Los buques llegarían entre 2027 y 2028
De acuerdo con el mismo informe, el jefe de Gabinete de PAE, Juan Martín Bulgheroni, señaló la semana pasada que el primer buque de licuefacción, el Hilli Episeyo, está previsto para llegar a Argentina a finales de 2027. La segunda unidad, denominada MK II, arribaría en 2028, según el calendario mencionado por el ejecutivo.
Una vez que ambas embarcaciones estén operativas, su capacidad conjunta equivaldría aproximadamente al 60 % del consumo industrial de gas de Argentina.
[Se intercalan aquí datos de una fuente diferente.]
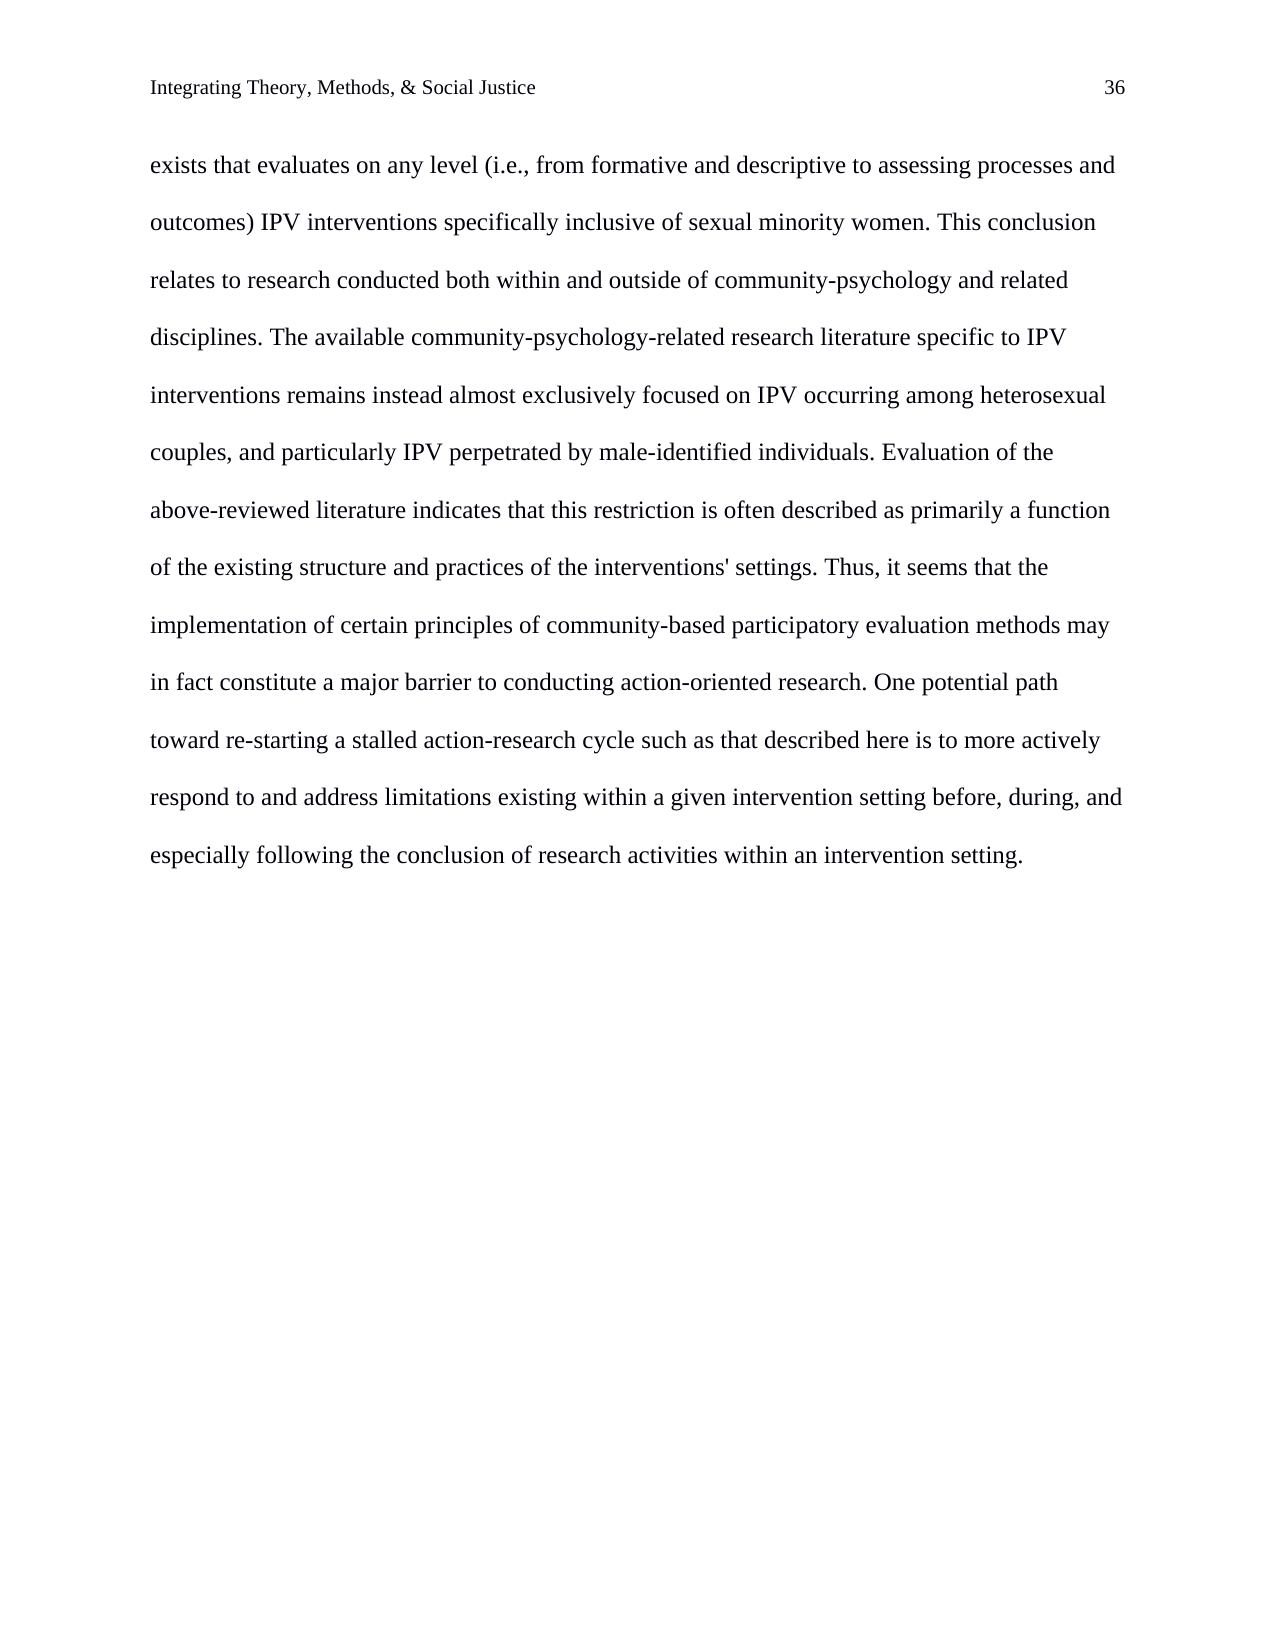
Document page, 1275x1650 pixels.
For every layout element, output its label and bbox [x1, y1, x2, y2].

text [150, 150, 1125, 869]
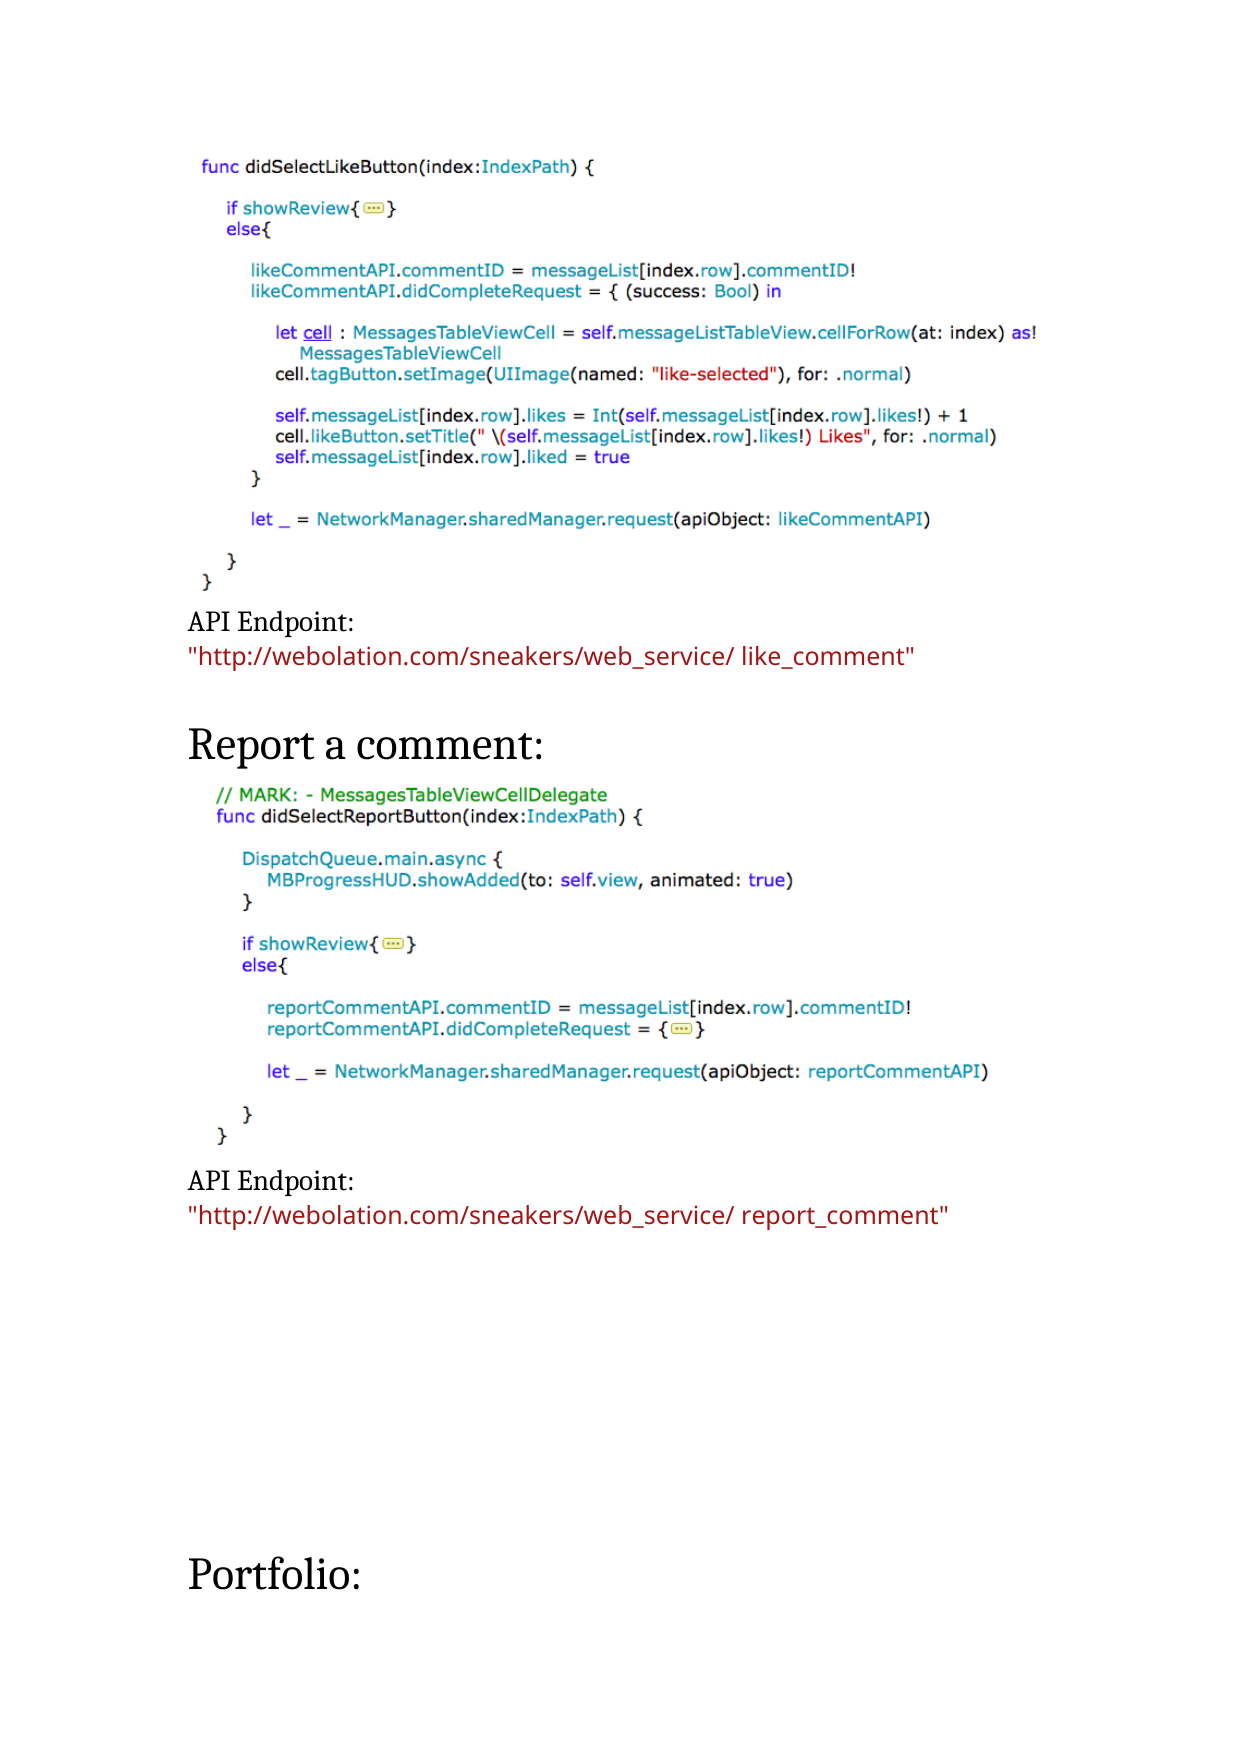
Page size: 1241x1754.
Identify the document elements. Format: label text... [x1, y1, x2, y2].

text API Endpoint: [187, 605, 1053, 638]
picture [187, 150, 1051, 605]
text "http://webolation.com/sneakers/web_service/ like_comment" [187, 638, 1053, 673]
picture [187, 770, 1051, 1164]
text "http://webolation.com/sneakers/web_service/ report_comment" [187, 1198, 1053, 1232]
text Report a comment: [187, 718, 1053, 771]
text API Endpoint: [187, 1164, 1053, 1198]
text Portfolio: [187, 1548, 1053, 1601]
La disponibilidad de estas unidades permitiría procesar el gas producido en Vaca Muerta para su conversión en GNL y posterior exportación, aunque la puesta en marcha dependerá de la concreción de las inversiones y de las decisiones finales de las empresas participantes.
Bulgheroni también destacó la ubicación prevista para el proyecto. Desde la costa argentina, los buques podrían dirigirse tanto hacia el océano Atlántico como hacia el Pacífico sin atravesar canales considerados conflictivos. Según el empresario, esta condición facilitaría el acceso a distintos mercados y permitiría ofrecer seguridad operativa, costos competitivos y mayor accesibilidad para los compradores internacionales.